Im Anschluss an die Expertenanhörung zu Bildungsverwaltung der Enquetekommission „Kein Kind zurücklassen - Rahmenbedingungen, Chancen und Zukunft schulischer Bildung in Hessen“ des Hessischen Landtags äußert sich der SPD-Obmann, Gerhard Merz, wie folgt:

„Die zweistufige Bildungsverwaltung bringt für die Schulen, die staatlichen Schulämter und die schulische Bildung insgesamt nur Vorteile. Nach der Auflösung des Landesschulamts muss Kontinuität in der Bildungsverwaltung einkehren und die Qualität des hessischen Bildungsmanagements muss weiter verbessert werden. Die bewährte zweistufige Bildungsverwaltung ist effizienter und stärkt die Bildungsverwaltung, den Austausch innerhalb der Bildungsregionen sowie die Eigenverantwortung der Schulen.

Wir sehen uns durch die heute angehörten Experten bestätigt. Ein fortschreitender Ausbau der dezentralen Managementstrukturen der staatlichen Schulämter wurde von der Mehrzahl der Experten empfohlen. Grundsätzlich sei es vorzuziehen, alle unterschiedlichen Schulformen gemeinsam zu beaufsichtigen um den umfassenden Austausch zwischen diesen zu begünstigen. Beratung und Unterstützung sollten den Kern der ausgeübten Aufsicht ausmachen. Auch findet von den unterschiedlichen Experten aus Wissenschaft und Praxis Erwähnung, dass ein Zusammenführen von Zuständigkeiten für Kitas, Schulen und Hochschulen erstrebenswert wäre. Eine weitere Ausdifferenzierung im Bildungsbereich muss vermieden werden. Es war ein Konsens der heutigen Anhörung, dass eine einheitliche Schulverwaltung nicht zu einem Ausbleiben der schulspezifischen Expertise führt.

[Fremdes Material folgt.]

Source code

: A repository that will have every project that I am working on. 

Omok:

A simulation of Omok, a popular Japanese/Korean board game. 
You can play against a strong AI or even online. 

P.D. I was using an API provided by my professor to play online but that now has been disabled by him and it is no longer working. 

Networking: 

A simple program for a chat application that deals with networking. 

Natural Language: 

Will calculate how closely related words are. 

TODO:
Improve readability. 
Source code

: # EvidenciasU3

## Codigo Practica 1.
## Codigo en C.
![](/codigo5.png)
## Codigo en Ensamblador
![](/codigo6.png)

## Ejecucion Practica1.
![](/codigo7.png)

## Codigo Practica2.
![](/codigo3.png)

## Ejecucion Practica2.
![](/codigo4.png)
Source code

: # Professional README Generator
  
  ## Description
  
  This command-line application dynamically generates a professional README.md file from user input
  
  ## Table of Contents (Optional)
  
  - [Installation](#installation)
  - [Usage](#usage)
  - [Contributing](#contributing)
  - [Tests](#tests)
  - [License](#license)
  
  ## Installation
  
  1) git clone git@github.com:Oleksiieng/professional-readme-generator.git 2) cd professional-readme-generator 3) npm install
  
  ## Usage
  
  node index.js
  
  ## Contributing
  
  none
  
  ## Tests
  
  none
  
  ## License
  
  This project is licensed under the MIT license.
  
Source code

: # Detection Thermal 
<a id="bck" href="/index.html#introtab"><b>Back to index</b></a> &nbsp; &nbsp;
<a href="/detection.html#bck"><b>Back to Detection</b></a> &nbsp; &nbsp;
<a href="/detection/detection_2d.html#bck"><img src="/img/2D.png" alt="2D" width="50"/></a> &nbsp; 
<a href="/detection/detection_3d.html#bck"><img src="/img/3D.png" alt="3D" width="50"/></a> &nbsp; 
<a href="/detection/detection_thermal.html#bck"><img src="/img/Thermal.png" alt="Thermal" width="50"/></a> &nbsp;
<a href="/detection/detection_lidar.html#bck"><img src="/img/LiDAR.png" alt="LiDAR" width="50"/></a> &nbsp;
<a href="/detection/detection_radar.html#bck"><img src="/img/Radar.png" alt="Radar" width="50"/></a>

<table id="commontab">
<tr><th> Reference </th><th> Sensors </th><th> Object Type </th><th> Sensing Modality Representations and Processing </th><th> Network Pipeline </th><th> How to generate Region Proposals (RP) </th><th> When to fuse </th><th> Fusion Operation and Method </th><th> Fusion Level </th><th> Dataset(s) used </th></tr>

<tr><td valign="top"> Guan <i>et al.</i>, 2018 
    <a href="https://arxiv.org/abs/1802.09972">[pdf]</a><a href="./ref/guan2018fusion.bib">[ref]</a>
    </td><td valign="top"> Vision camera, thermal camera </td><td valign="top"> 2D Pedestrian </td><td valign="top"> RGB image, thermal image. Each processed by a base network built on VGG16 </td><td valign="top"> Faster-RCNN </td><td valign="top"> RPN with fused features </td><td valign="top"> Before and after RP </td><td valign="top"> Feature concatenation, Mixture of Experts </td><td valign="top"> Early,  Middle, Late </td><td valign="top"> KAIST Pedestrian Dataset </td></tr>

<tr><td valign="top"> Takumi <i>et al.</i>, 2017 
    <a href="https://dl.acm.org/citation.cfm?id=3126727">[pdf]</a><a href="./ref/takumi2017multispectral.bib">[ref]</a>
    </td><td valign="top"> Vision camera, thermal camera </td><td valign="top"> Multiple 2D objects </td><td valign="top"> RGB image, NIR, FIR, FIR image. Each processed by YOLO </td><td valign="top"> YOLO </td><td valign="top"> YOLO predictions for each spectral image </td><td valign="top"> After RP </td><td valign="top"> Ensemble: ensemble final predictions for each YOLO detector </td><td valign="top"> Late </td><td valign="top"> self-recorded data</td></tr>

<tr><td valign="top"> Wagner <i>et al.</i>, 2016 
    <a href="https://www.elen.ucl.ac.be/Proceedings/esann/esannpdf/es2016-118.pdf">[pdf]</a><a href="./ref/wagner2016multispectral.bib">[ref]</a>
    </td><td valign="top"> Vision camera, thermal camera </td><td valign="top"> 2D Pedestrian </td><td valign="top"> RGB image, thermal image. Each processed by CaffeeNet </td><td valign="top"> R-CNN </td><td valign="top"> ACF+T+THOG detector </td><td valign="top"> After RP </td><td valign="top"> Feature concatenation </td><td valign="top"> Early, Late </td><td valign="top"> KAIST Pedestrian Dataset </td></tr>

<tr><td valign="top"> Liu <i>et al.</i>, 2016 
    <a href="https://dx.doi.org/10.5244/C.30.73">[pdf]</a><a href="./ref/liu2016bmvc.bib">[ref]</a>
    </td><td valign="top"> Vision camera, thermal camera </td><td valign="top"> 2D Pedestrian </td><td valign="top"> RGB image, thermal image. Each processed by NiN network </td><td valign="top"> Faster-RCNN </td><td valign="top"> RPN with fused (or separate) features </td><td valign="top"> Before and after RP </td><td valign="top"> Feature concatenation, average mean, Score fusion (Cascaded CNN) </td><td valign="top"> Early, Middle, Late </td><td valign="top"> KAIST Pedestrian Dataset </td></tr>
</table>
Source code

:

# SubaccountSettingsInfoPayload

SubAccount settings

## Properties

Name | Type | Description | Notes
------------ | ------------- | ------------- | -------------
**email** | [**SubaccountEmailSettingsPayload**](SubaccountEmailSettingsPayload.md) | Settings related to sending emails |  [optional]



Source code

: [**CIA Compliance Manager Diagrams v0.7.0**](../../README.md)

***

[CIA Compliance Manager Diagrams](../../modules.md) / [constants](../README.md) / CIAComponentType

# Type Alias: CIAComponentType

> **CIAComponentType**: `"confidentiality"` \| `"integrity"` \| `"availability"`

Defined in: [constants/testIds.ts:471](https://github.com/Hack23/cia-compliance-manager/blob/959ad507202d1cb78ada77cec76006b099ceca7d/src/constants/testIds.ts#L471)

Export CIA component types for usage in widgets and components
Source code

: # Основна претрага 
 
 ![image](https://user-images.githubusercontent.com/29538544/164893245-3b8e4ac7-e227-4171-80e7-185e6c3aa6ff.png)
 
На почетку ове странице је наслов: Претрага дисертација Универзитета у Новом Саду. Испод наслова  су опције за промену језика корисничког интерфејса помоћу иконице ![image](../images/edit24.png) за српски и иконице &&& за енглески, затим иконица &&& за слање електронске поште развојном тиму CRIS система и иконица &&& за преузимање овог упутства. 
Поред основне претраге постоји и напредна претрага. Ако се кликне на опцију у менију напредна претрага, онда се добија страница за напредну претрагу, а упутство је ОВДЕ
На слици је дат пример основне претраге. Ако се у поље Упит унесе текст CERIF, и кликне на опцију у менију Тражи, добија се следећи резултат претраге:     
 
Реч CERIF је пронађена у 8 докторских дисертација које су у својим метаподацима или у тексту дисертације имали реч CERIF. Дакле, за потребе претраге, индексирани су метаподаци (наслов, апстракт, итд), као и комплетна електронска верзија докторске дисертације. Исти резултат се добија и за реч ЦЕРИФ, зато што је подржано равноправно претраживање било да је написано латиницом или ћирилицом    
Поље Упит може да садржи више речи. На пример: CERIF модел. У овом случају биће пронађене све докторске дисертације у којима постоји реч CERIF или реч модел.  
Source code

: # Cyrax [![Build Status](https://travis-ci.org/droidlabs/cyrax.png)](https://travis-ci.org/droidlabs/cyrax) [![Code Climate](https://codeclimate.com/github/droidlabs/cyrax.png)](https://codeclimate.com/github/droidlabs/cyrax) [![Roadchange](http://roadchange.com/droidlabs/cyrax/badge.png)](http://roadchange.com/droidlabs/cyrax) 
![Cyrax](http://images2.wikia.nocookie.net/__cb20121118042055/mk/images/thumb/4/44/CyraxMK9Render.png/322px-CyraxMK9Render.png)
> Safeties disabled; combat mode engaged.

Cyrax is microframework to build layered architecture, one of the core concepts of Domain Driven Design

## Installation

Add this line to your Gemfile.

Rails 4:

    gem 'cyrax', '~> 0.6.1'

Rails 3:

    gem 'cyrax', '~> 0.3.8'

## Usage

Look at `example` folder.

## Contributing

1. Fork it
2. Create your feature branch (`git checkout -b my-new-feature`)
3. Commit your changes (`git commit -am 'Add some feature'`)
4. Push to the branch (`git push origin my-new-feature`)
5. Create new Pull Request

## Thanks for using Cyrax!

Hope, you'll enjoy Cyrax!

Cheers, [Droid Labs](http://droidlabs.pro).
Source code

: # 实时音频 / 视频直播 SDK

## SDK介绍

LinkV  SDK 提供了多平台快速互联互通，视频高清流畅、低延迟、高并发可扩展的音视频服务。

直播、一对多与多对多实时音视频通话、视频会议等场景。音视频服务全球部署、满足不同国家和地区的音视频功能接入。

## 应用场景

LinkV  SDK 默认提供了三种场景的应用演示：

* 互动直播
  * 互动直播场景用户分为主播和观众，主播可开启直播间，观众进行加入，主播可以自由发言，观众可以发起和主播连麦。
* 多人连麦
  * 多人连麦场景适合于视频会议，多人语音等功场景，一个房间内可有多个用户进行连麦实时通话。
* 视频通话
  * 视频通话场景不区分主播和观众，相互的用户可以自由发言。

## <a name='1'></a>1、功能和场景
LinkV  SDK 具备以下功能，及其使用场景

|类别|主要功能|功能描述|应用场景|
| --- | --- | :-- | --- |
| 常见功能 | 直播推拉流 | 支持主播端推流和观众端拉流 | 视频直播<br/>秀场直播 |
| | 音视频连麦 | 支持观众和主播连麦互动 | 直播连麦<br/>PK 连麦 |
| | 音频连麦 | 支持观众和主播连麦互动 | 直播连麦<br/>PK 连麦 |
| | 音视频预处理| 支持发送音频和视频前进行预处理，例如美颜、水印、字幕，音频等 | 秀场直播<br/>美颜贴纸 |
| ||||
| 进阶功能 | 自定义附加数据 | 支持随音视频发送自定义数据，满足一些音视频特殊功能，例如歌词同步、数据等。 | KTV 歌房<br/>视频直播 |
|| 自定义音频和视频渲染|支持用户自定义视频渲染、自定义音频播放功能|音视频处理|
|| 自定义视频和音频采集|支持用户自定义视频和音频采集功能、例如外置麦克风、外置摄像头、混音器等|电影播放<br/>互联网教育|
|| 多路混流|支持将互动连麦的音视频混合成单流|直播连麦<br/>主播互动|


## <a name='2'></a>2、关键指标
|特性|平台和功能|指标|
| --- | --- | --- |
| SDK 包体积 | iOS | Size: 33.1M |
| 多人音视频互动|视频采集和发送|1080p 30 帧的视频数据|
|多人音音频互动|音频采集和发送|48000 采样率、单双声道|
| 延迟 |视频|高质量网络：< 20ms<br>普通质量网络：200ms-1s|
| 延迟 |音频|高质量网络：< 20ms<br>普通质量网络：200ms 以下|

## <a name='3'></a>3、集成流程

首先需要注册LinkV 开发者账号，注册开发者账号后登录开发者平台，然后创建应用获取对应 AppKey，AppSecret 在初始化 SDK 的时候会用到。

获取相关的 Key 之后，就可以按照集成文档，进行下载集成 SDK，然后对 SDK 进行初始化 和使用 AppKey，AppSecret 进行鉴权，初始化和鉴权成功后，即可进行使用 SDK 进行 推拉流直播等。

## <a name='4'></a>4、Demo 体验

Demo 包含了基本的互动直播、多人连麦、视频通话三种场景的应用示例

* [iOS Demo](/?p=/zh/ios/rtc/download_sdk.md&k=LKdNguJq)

Als Ergebnis der heutigen Anhörung steht für die SPD-Fraktion fest, dass die Eigenverantwortlichkeit von Schulen gestärkt werden muss und die staatlichen Schulämter diese Eigenverantwortlichkeit beratend und partnerschaftlich unterstützen und idealerweise auch evaluieren müssen. Durch die Verbindung von Schulämtern und Schulen kann eine interne Evaluation im Gegensatz zur externen Überprüfung nach Expertenmeinung deutlich zielgerichteter eingesetzt werden. Für ein Gelingen ist es notwendig, die Schulämter hier finanziell und organisatorisch zu stärken und die Strukturen zu schaffen, dass Fortbildungen auf allen Ebenen der Bildungsverwaltung organisiert und angeboten werden. Die Eigenverantwortlichkeit und Zusammenarbeit im Bildungsbereich über Schulformen hinweg und auch hin zu Kitas und Hochschulen muss weiter in den Fokus rücken“.